I'd highly appreciate if anyone can shed some light on this.

Many thanks.


----------



## Xhuntaar13 (Jun 23, 2015)

I'm also interested to know this. I was talking about this to someone else last week (not solicitor) he said child need to be included and threshold will be £22400. But I doubt it as you are british and child will be born in British soil. But wait for a mod to clarify.


----------



## zakmuh (Aug 18, 2014)

I understand the threshold bit cos that confirms sponsors financial capability. I will never go to a solicitor- most of them dont even know wot they are doing!

Yes, lets wait for some expert advice on this


----------



## zakmuh (Aug 18, 2014)

Anyone?


----------



## Joppa (Sep 7, 2009)

British or EEA child doesn't count towards the financial requirement (but will affect maintenance requirement if the sponsor is on disability benefit or carer's allowance).

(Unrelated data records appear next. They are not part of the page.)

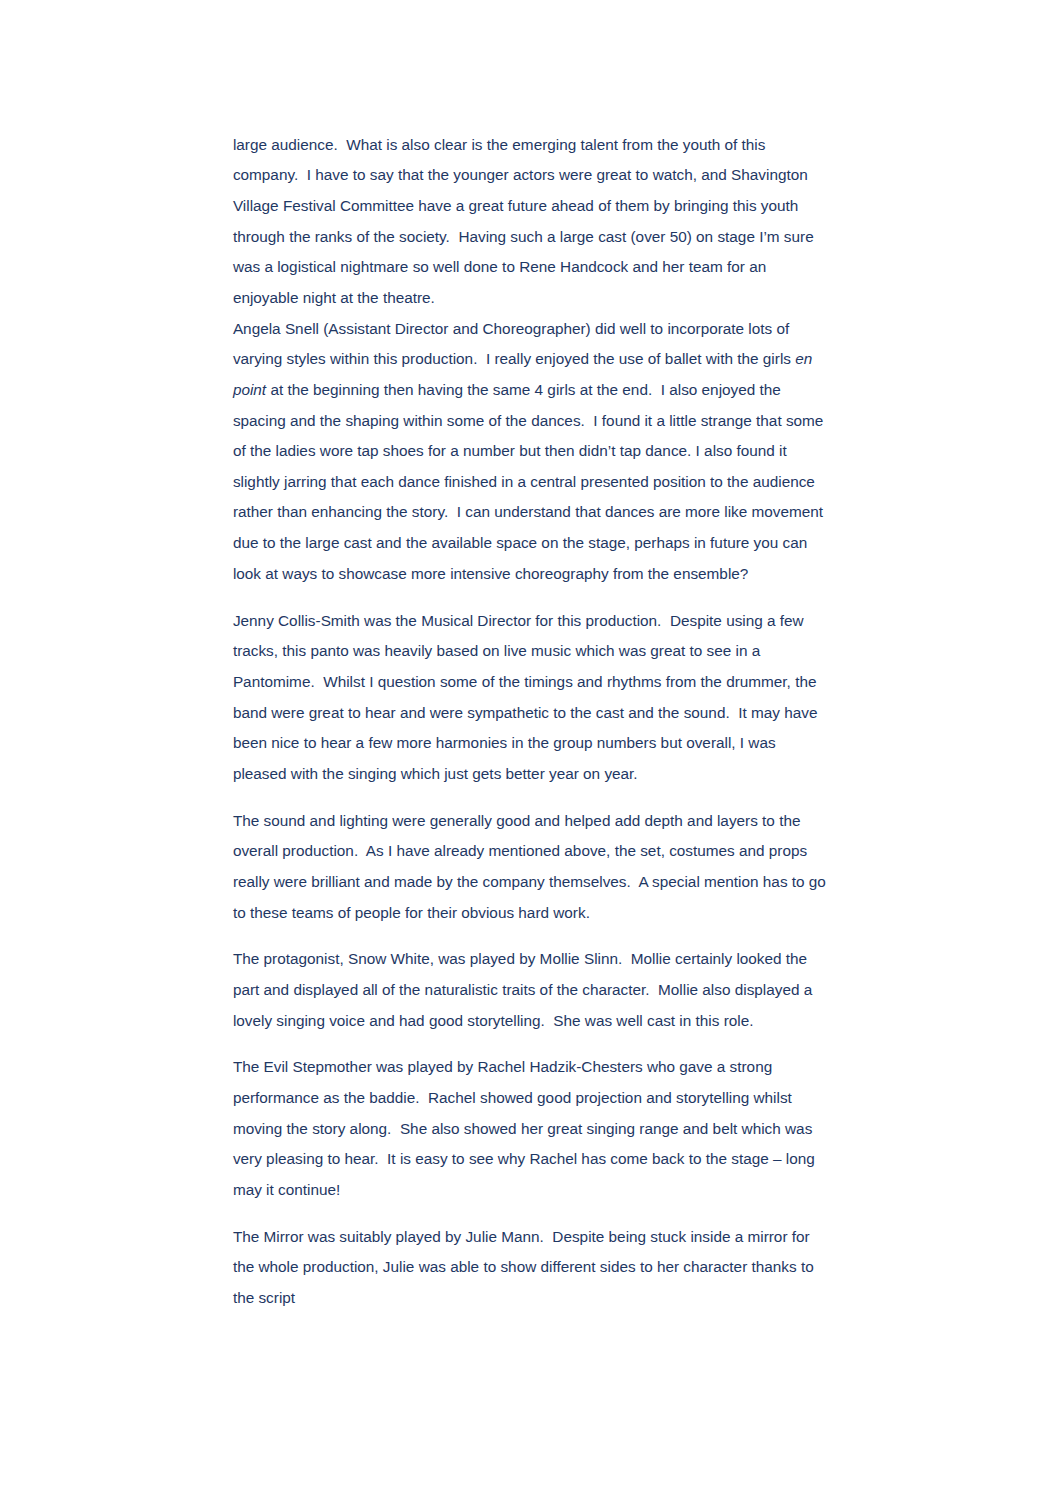large audience. What is also clear is the emerging talent from the youth of this company. I have to say that the younger actors were great to watch, and Shavington Village Festival Committee have a great future ahead of them by bringing this youth through the ranks of the society. Having such a large cast (over 50) on stage I’m sure was a logistical nightmare so well done to Rene Handcock and her team for an enjoyable night at the theatre.
Angela Snell (Assistant Director and Choreographer) did well to incorporate lots of varying styles within this production. I really enjoyed the use of ballet with the girls en point at the beginning then having the same 4 girls at the end. I also enjoyed the spacing and the shaping within some of the dances. I found it a little strange that some of the ladies wore tap shoes for a number but then didn’t tap dance. I also found it slightly jarring that each dance finished in a central presented position to the audience rather than enhancing the story. I can understand that dances are more like movement due to the large cast and the available space on the stage, perhaps in future you can look at ways to showcase more intensive choreography from the ensemble?
Jenny Collis-Smith was the Musical Director for this production. Despite using a few tracks, this panto was heavily based on live music which was great to see in a Pantomime. Whilst I question some of the timings and rhythms from the drummer, the band were great to hear and were sympathetic to the cast and the sound. It may have been nice to hear a few more harmonies in the group numbers but overall, I was pleased with the singing which just gets better year on year.
The sound and lighting were generally good and helped add depth and layers to the overall production. As I have already mentioned above, the set, costumes and props really were brilliant and made by the company themselves. A special mention has to go to these teams of people for their obvious hard work.
The protagonist, Snow White, was played by Mollie Slinn. Mollie certainly looked the part and displayed all of the naturalistic traits of the character. Mollie also displayed a lovely singing voice and had good storytelling. She was well cast in this role.
The Evil Stepmother was played by Rachel Hadzik-Chesters who gave a strong performance as the baddie. Rachel showed good projection and storytelling whilst moving the story along. She also showed her great singing range and belt which was very pleasing to hear. It is easy to see why Rachel has come back to the stage – long may it continue!
The Mirror was suitably played by Julie Mann. Despite being stuck inside a mirror for the whole production, Julie was able to show different sides to her character thanks to the script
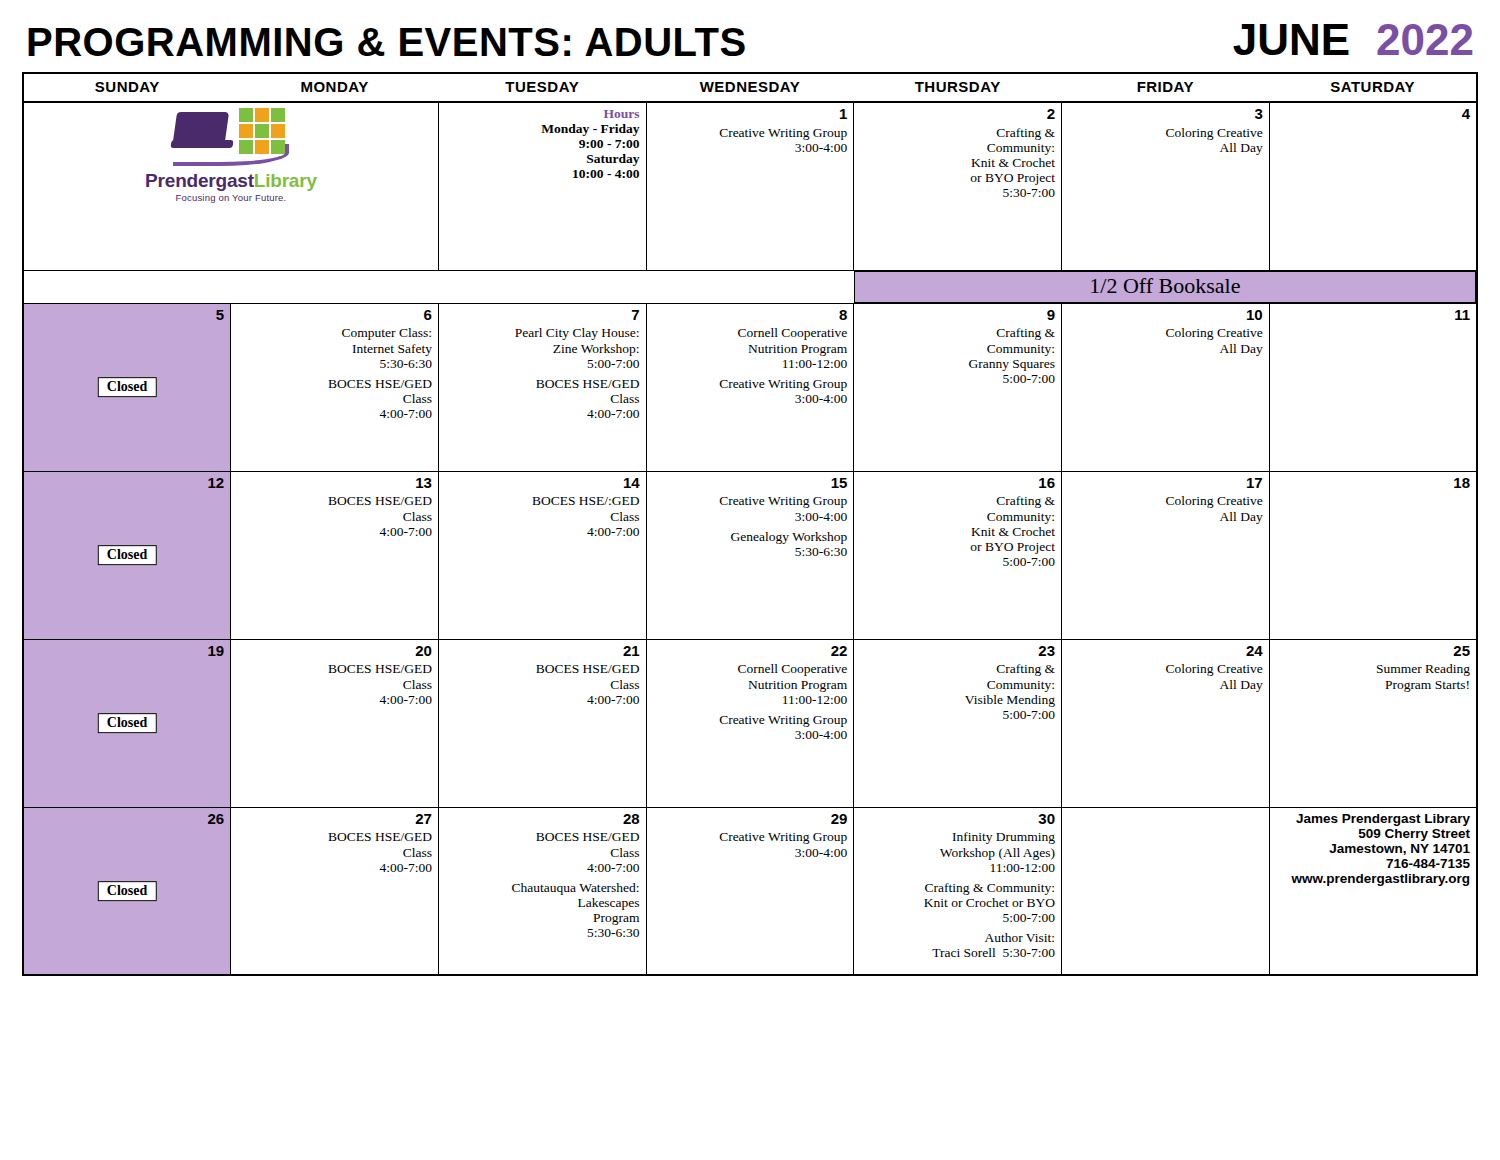Programming & Events: Adults
June 2022
| Sunday | Monday | Tuesday | Wednesday | Thursday | Friday | Saturday |
| --- | --- | --- | --- | --- | --- | --- |
| Prendergast Library Focusing on Your Future. | Hours Monday - Friday 9:00 - 7:00 Saturday 10:00 - 4:00 | 1 Creative Writing Group 3:00-4:00 | 2 Crafting & Community: Knit & Crochet or BYO Project 5:30-7:00 | 3 Coloring Creative All Day | 4 |
| | 1/2 Off Booksale |
| 5 Closed | 6 Computer Class: Internet Safety 5:30-6:30 BOCES HSE/GED Class 4:00-7:00 | 7 Pearl City Clay House: Zine Workshop: 5:00-7:00 BOCES HSE/GED Class 4:00-7:00 | 8 Cornell Cooperative Nutrition Program 11:00-12:00 Creative Writing Group 3:00-4:00 | 9 Crafting & Community: Granny Squares 5:00-7:00 | 10 Coloring Creative All Day | 11 |
| 12 Closed | 13 BOCES HSE/GED Class 4:00-7:00 | 14 BOCES HSE/:GED Class 4:00-7:00 | 15 Creative Writing Group 3:00-4:00 Genealogy Workshop 5:30-6:30 | 16 Crafting & Community: Knit & Crochet or BYO Project 5:00-7:00 | 17 Coloring Creative All Day | 18 |
| 19 Closed | 20 BOCES HSE/GED Class 4:00-7:00 | 21 BOCES HSE/GED Class 4:00-7:00 | 22 Cornell Cooperative Nutrition Program 11:00-12:00 Creative Writing Group 3:00-4:00 | 23 Crafting & Community: Visible Mending 5:00-7:00 | 24 Coloring Creative All Day | 25 Summer Reading Program Starts! |
| 26 Closed | 27 BOCES HSE/GED Class 4:00-7:00 | 28 BOCES HSE/GED Class 4:00-7:00 Chautauqua Watershed: Lakescapes Program 5:30-6:30 | 29 Creative Writing Group 3:00-4:00 | 30 Infinity Drumming Workshop (All Ages) 11:00-12:00 Crafting & Community: Knit or Crochet or BYO 5:00-7:00 Author Visit: Traci Sorell 5:30-7:00 | | James Prendergast Library 509 Cherry Street Jamestown, NY 14701 716-484-7135 www.prendergastlibrary.org |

But the child needs to be mentioned under personal/family details.


----------



## i.need.help (Nov 20, 2014)

Joppa going by the current rate of maintenance, what would be the requirement for someone on benefits, as in how much do they need if a British child is included?


----------



## Joppa (Sep 7, 2009)

Without a child £114.85 after housing costs per week. With one child you need to add 66.90 and 17.45 so £199.20. Sponsor must be on the specific list of disability benefit or receiving carer's allowance.


----------



## i.need.help (Nov 20, 2014)

Thanks Joppa! Can child tax credit and child benefit also be used towards it? 

Also, IF someone was unable to meet that rate through benefits alone, how much savings would they need if there was 1 British child in the picture?

ESA can also be used right?


----------



## zakmuh (Aug 18, 2014)

Thanks Joppa.

So that would be a single applicant with the fee of £649 by post or £1049 in person.

Cheers


----------



## Joppa (Sep 7, 2009)

i.need.help said:


> Thanks Joppa! Can child tax credit and child benefit also be used towards it?
> 
> Also, IF someone was unable to meet that rate through benefits alone, how much savings would they need if there was 1 British child in the picture?
> 
> ESA can also be used right?


Yes, tax credits and CB can be used as well, and any other benefits or allowances.
ESA can be used also.
As for savings, there is no clear guidance on it. We estimate that you may need enough to cover the full duration of your visa, which is 30 months, but we don't know if you need a minimum of £16k as in financial requirement etc.


----------



## Joppa (Sep 7, 2009)

zakmuh said:


> So that would be a single applicant with the fee of £649 by post or £1049 in person.


Yes.


----------



## zakmuh (Aug 18, 2014)

cheers


----------



## KS7867 (Jun 9, 2015)

Joppa said:


> Without a child £114.85 after housing costs per week. With one child you need to add 66.90 and 17.45 so £199.20. Sponsor must be on the specific list of disability benefit or receiving carer's allowance.


Hi Joppa

Where do you get the £114.85, £66.90 and £17.45 from, what are these amounts?

Thanks


----------